How to prove Cayley's theorem using Category Theory

There nothing wrong with looking at elements of the group. If a group is seen as a one-object category, then what would be thought of as elements in traditional abstract algebra now become identified as the morphisms of the category. And one is certainly “allowed” to deal with elements of morphism sets.


Let me sum up the discussion in the comments.

This proof that is sketched isn't particularly categorical but it does relate to the Yoneda embedding $\mathcal{C} \to \mathsf{Set}^{\mathcal C^{\rm op}}$ where we map objects $A$ of $\mathcal{C}$ to their hom-functors $h^{A} : \mathcal{C}^{\rm op} \to \mathsf{Set}$. My guess is that the authors intend to explain the categorical connection later.

In the case were $\mathcal{C}$ is a group with a single object $A$, then $\mathcal{C} = \mathcal{C}^{\rm op}$ and $h^A : \mathcal{C} \to \mathsf{Set}$ takes $A$ to $\operatorname{Hom}(A,A) = G$ and group elements $g : A \to A$ to $\mathsf{Set}$-morphisms $\bar g(h) = g \circ h$. So this gives a map from $G = \operatorname{Hom}(A,A) \to \operatorname{Perm}(G)$.

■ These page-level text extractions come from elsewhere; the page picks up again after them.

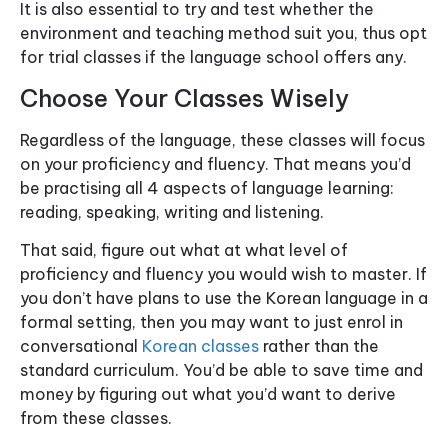
It is also essential to try and test whether the
environment and teaching method suit you, thus opt
for trial classes if the language school offers any.
Choose Your Classes Wisely
Regardless of the language, these classes will focus
on your proficiency and fluency. That means you’d
be practising all 4 aspects of language learning:
reading, speaking, writing and listening.
That said, figure out what at what level of
proficiency and fluency you would wish to master. If
you don’t have plans to use the Korean language in a
formal setting, then you may want to just enrol in
conversational
Korean classes
rather than the
standard curriculum. You’d be able to save time and
money by figuring out what you’d want to derive
from these classes.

The subgroup of $\operatorname{Perm}(G)$ which is the image of $\operatorname{Hom}(A,A)$ is the group of natural transformations of $h^A$. A natural transformation of $h^A$ looks like

$$\require{AMScd} \begin{CD} A @>g>> A\\ @V h^A V V @VV h^A V\\ \operatorname{Hom}(A,A) @>>\bar g> \operatorname{Hom}(A,A) \end{CD} $$

You can see this all on Wikipedia. Hopefully the above gives you some categorical context for Cayley's thoerem.